The Bodyweight Exercise Trend

Everyone's looking for ways to simplify their life while tightening their financial belt.  Ditching the gym is one way to do that and the new trend in body weight exercises can help.  With no equipment or classes, you can still get a great strength and resistance workout.  It's actually not a new trend and you probably already do some bodyweight training.  Think sit-ups, crunches, pushups, squats and chin lifts. Think boot camp. If you do yoga, martial arts or Pilates, you're in on the trend of bodyweight exercises.

What are bodyweight exercises?  They're exercises that use the weight of your body for strength training. They incorporate muscle contraction, leverage and resistance; the three basic principals of weight training.  Before weight machines, body weight exercise was the #1 way athletes built muscle.  We used to call them "calisthenics."

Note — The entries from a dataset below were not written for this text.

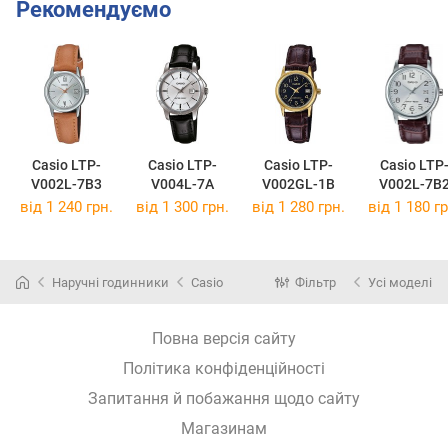
Рекомендуємо
Casio LTP-
Casio LTP-
Casio LTP-
Casio LTP
V002L-7B3
V004L-7A
V002GL-1B
V002L-7B
від 1 240 грн.
від 1 300 грн.
від 1 280 грн.
від 1 180 гр
Наручні годинники
Casio
Фільтр
Усі моделі
Повна версія сайту
Політика конфіденційності
Запитання й побажання щодо сайту
Магазинам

The advantages are many:  They can be done anywhere and anytime you choose to "drop and give me ten"  (push-ups, that is).  They require no extra equipment and are easy to learn.  They may also reduce joint and muscle injuries associated with improper weight training techniques using machines, dumbbells and free weights.

Disadvantages?  Some exercises may be too challenging for beginners if lifting their own body weight is more than they're ready for.  Fortunately, there are enough types of bodyweight exercises that beginners can find ways to start out easy.

What are some basic bodyweight exercises?

Squats and lunges-Anytime you perform a squat or lunge, you're strength-training your lower body by lifting your upper body weight.  If you're a yoga fan, Warrior One and Warrior Two are squat/lunge-style bodyweight exercises.

Chin-up-Grab the "monkey bars" at the playground and pull yourself up as far as you can to strengthen your upper body by lifting your lower body weight.

Sit-Ups and Crunches-They strengthen your abdominal and back muscles by lifting your lower and upper body weight.

Try these yoga exercises to start your bodyweight exercise program:

  • The Plank is an intense abdominal and upper-body exercise that's surprisingly simple:

Start out in a basic pushup position.  Bend your elbows to a 90-degree angle and place them directly under your shoulders.  Either grasp your hands together or place them in parallel lines straight in front of you.  Now lift your knees off the ground and keep your legs, spine, shoulders and head in a straight line.  Hold this position as long as you can.  Breathe.

  • Cobra is a powerful but gentle way to strengthen your back, arm and shoulder muscles: 

Start out lying face down and stretch your legs back with the tops of the feet on the floor. Place your hands directly under your shoulders and hug your elbows into your ribs. The tops of your feet, thighs and hips all stay on the floor throughout the pose. 

Straighten your arms and lift your chest.  Go as far as you can while keeping the lower half of your body pressed to the floor.  Hold the pose for 15 to 30 seconds.  

Bodyweight exercises may be the latest trend but classic moves like these have been around for thousands of years.  Maybe our ancestors were onto something.